Fiery hot, the small, 1½-inch chile seco has a slight citrus flavor and is usually found ground (sometimes called tipico and balin) and added to cooked sauces for heat.
A dried and smoked red jalapeño is a chile chipotle. Other dried and smoked chipotles are called morita and meco. The morita is a dark red, almost black, shiny, smoky, leathery chile that can vary in length from an inch to 4 inches. Many smaller moritas are canned in adobo (a chile-tomato sauce) and called chiles chipotles en adobo. The easy-to-use chiles are readily available in 7- to 8-ounce cans. After removing a few for a recipe, you can freeze the rest. The usually larger meco is smoked at least twice as long and turns medium brown with the look of an old, fuzzy brown tobacco leaf. Aficionados relish its spicy, super-smoky qualities.
The prized red-ripe, fresh jalapeño called huachinango (the same name as the famous Gulf red snapper fish because its stripes simulate the fish scale pattern) comes from central Mexico, mostly around Puebla and Veracruz. Usually found during the hottest summer months, it is easy to identify the coveted, 4- to 5-inch beauty, which has thin white lines running vertically on its skin. When dried and smoked, the thick-skinned delicacy becomes an extra-large, expensive chipotle meco grande with a subtle chocolate aroma.
Melissas.com: Melissa’s sells fresh and dried chiles. 5325 Soto St., Vernon, CA 90058. (800) 588-0151. Hours: 6 a.m. to 5 p.m. Mondays to Fridays
Spices.com: Spices Inc. is a mail-order company that sells dried chiles. (888) 762-8642
Simple Green Chile Table Salsa Taste Test
If you have sensitive skin, wear gloves while preparing these salsas. Choose either all green or all red chiles for both jalapeños and serranos.
Prep time: 10 minutes
Total time: 10 minutes
Yield: Makes 1/3 cup of each salsa.
2 ounces (1 or 2) fresh jalapeño chiles, stemmed, seeded and finely chopped
2 ounces (3 or 4) fresh serrano chiles, stemmed, seeded and finely chopped
Corn chips or warmed corn tortillas
1. Put the jalapeño chiles in a blender jar. Measure in 2 tablespoons water. Purée on high 20 seconds until foamy. Pour into a serving bowl.
2. Rinse the blender jar.
3. Put the serrano chiles in the blender. Measure in 2 tablespoons water. Purée on high 20 seconds until foamy. Pour into another serving bowl.
4. Taste with corn chips or warm corn tortillas.

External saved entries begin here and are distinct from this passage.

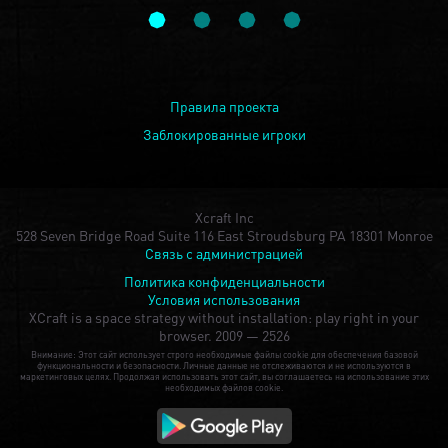
Правила проекта
Заблокированные игроки
Xcraft Inc
528 Seven Bridge Road Suite 116 East Stroudsburg PA 18301 Monroe
Связь с администрацией
Политика конфиденциальности
Условия использования
XCraft is a space strategy without installation: play right in your
browser.
2009 — 2526
Внимание: Этот сайт использует строго необходимые файлы cookie для обеспечения базовой
функциональности и безопасности. Личные данные не отслеживаются и не используются в
маркетинговых целях. Продолжая использовать этот сайт, вы соглашаетесь на использование этих
необходимых файлов cookie.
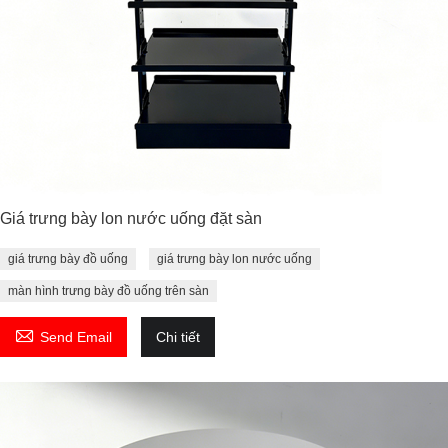
Giá trưng bày lon nước uống đặt sàn
giá trưng bày đồ uống
giá trưng bày lon nước uống
màn hình trưng bày đồ uống trên sàn

Send Email
Chi tiết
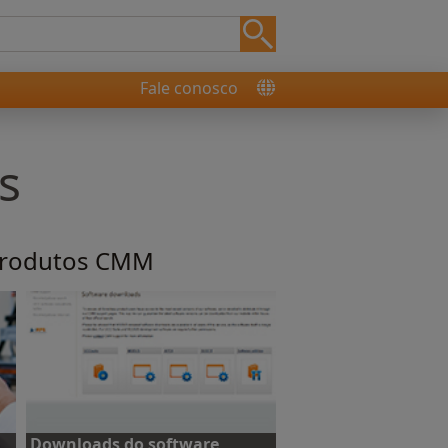
Fale conosco
s
 produtos CMM
Downloads do software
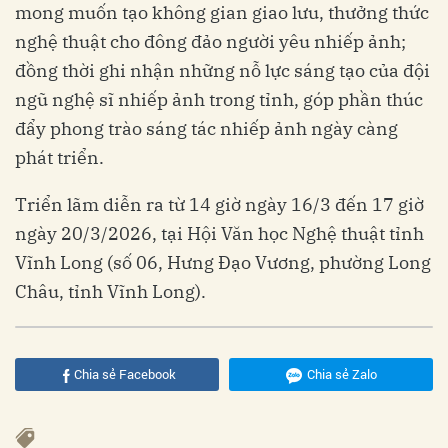
mong muốn tạo không gian giao lưu, thưởng thức
nghệ thuật cho đông đảo người yêu nhiếp ảnh;
đồng thời ghi nhận những nỗ lực sáng tạo của đội
ngũ nghệ sĩ nhiếp ảnh trong tỉnh, góp phần thúc
đẩy phong trào sáng tác nhiếp ảnh ngày càng
phát triển.
Triển lãm diễn ra từ 14 giờ ngày 16/3 đến 17 giờ
ngày 20/3/2026, tại Hội Văn học Nghệ thuật tỉnh
Vĩnh Long (số 06, Hưng Đạo Vương, phường Long
Châu, tỉnh Vĩnh Long).
Chia sẻ Facebook
Chia sẻ Zalo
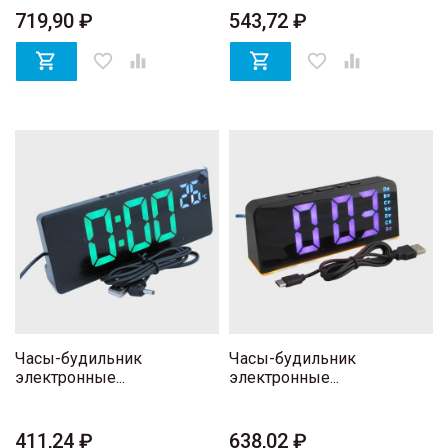
719,90 ₽
543,72 ₽

favorite_border


favorite_border

Часы-будильник
Часы-будильник
электронные...
электронные...
411,24 ₽
638,02 ₽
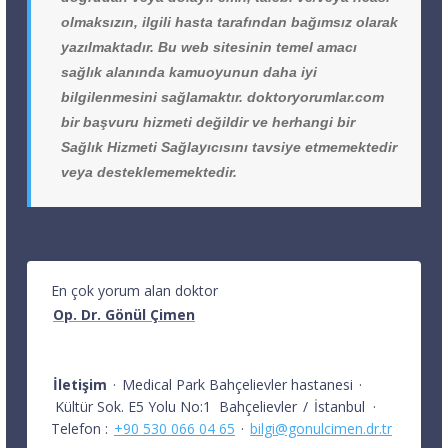
olmaksızın, ilgili hasta tarafından bağımsız olarak
yazılmaktadır. Bu web sitesinin temel amacı
sağlık alanında kamuoyunun daha iyi
bilgilenmesini sağlamaktır. doktoryorumlar.com
bir başvuru hizmeti değildir ve herhangi bir
Sağlık Hizmeti Sağlayıcısını tavsiye etmemektedir
veya desteklememektedir.
En çok yorum alan doktor
Op. Dr. Gönül Çimen
İletişim
·
Medical Park Bahçelievler hastanesi
·
Kültür Sok. E5 Yolu No:1
Bahçelievler
/
İstanbul
·
Telefon :
+90 530 066 04 65
·
bilgi@gonulcimen.dr.tr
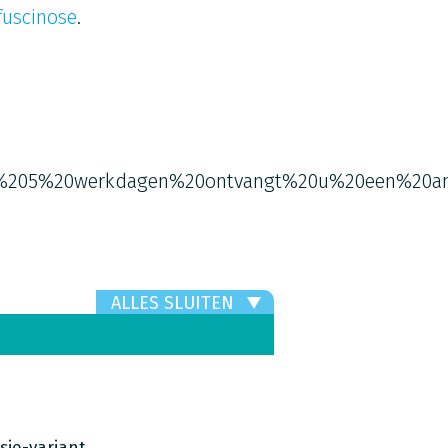
fuscinose
.
%205%20werkdagen%20ontvangt%20u%20een%20an
ALLES SLUITEN
sie-variant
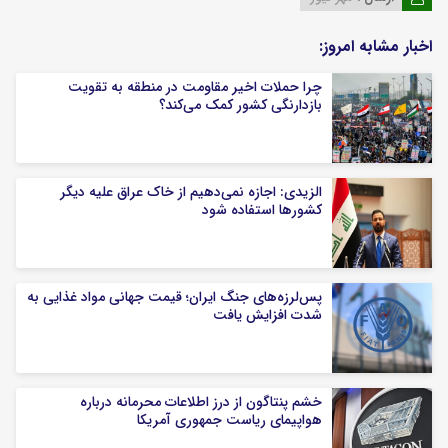
اخبار مشابه امروز:
چرا حملات اخیر مقاومت در منطقه به تقویت
بازدارنگی کشور کمک می‌کند؟
الزیدی: اجازه نمی‌دهیم از خاک عراق علیه دیگر
کشورها استفاده شود
پس‌لرزه‌های جنگ ایران؛ قیمت جهانی مواد غذایی به
شدت افزایش یافت
خشم پنتاگون از درز اطلاعات محرمانه درباره
هواپیمای ریاست جمهوری آمریکا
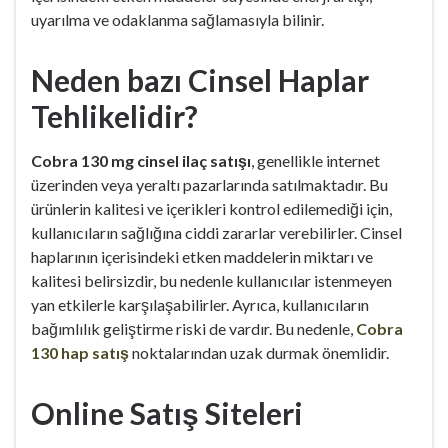
uyarılma ve odaklanma sağlamasıyla bilinir.
Neden bazı Cinsel Haplar
Tehlikelidir?
Cobra 130 mg cinsel ilaç satışı
, genellikle internet
üzerinden veya yeraltı pazarlarında satılmaktadır. Bu
ürünlerin kalitesi ve içerikleri kontrol edilemediği için,
kullanıcıların sağlığına ciddi zararlar verebilirler. Cinsel
haplarının içerisindeki etken maddelerin miktarı ve
kalitesi belirsizdir, bu nedenle kullanıcılar istenmeyen
yan etkilerle karşılaşabilirler. Ayrıca, kullanıcıların
bağımlılık geliştirme riski de vardır. Bu nedenle,
Cobra
130 hap satış
noktalarından uzak durmak önemlidir.
Online Satış Siteleri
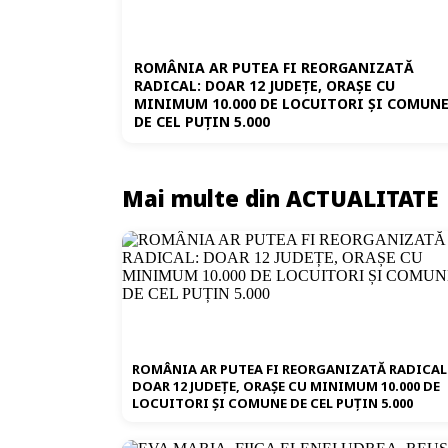
ROMÂNIA AR PUTEA FI REORGANIZATĂ
RADICAL: DOAR 12 JUDEȚE, ORAȘE CU
MINIMUM 10.000 DE LOCUITORI ȘI COMUN
DE CEL PUȚIN 5.000
Mai multe din ACTUALITATE
ROMÂNIA AR PUTEA FI REORGANIZATĂ RADICAL
DOAR 12 JUDEȚE, ORAȘE CU MINIMUM 10.000 DE
LOCUITORI ȘI COMUNE DE CEL PUȚIN 5.000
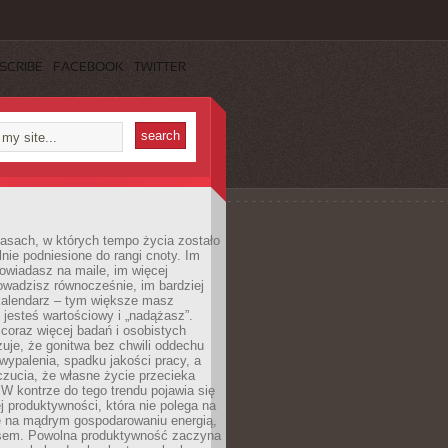
SCRIBE
FACEBOOK
TWITTER
asach, w których tempo życia zostało
alnie podniesione do rangi cnoty. Im
owiadasz na maile, im więcej
owadzisz równocześnie, im bardziej
kalendarz – tym większe masz
 jesteś wartościowy i „nadążasz”.
oraz więcej badań i osobistych
azuje, że gonitwa bez chwili oddechu
wypalenia, spadku jakości pracy, a
zucia, że własne życie przecieka
 W kontrze do tego trendu pojawia się
j produktywności, która nie polega na
le na mądrym gospodarowaniu energią,
sem. Powolna produktywność zaczyna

Bright Salmon-Pink Mexican Papaya Table Salsa
If you have sensitive skin, wear gloves while preparing this salsa.
Prep time: 20 minutes
Total time: 20 minutes
Yield: Makes about 2 cups.
1 very ripe Mexican papaya, about 12 inches long and 6 inches in diameter
2 Mexican (aka Key) limes, juiced (about 3 tablespoons)
1 medium (3 inches) white onion, coarsely chopped
2 teaspoons sugar
1/2 teaspoon sea or kosher salt
2 serrano chiles
1/2 cup chopped cilantro leaves
1. Cut the papaya in half vertically. Scoop out the black seeds from one of the halves. Peel it and chop it, measuring out 3 cups chopped fruit. Put it into a blender or processor. (Wrap the remaining fruit in plastic and save for another use, such as smoothies or slices with a squirt of lime.)
2. Pour the lime juice on the papaya. Blend 5 seconds.
3. Add the onion, sugar and salt and whirl again 5 seconds. Pour the slightly chunky mixture into a serving bowl.
4. Stem and mince one of the 2 chiles and stir it (with seeds) into the papaya along with the cilantro. Taste. If you want a spicier salsa, stir in more of the remaining minced chile. Adjust salt or lime juice if necessary.
Notes: Don’t process the salmon-colored papaya, green chiles and cilantro together all at once or they will turn into an off-putting brownish mash (although the taste will still be great).
Save the papaya’s black seeds. Rinse and then dry them on a baking sheet in a low oven (200 F) for about an hour. Cool completely. The spicy seeds can be ground like peppercorns.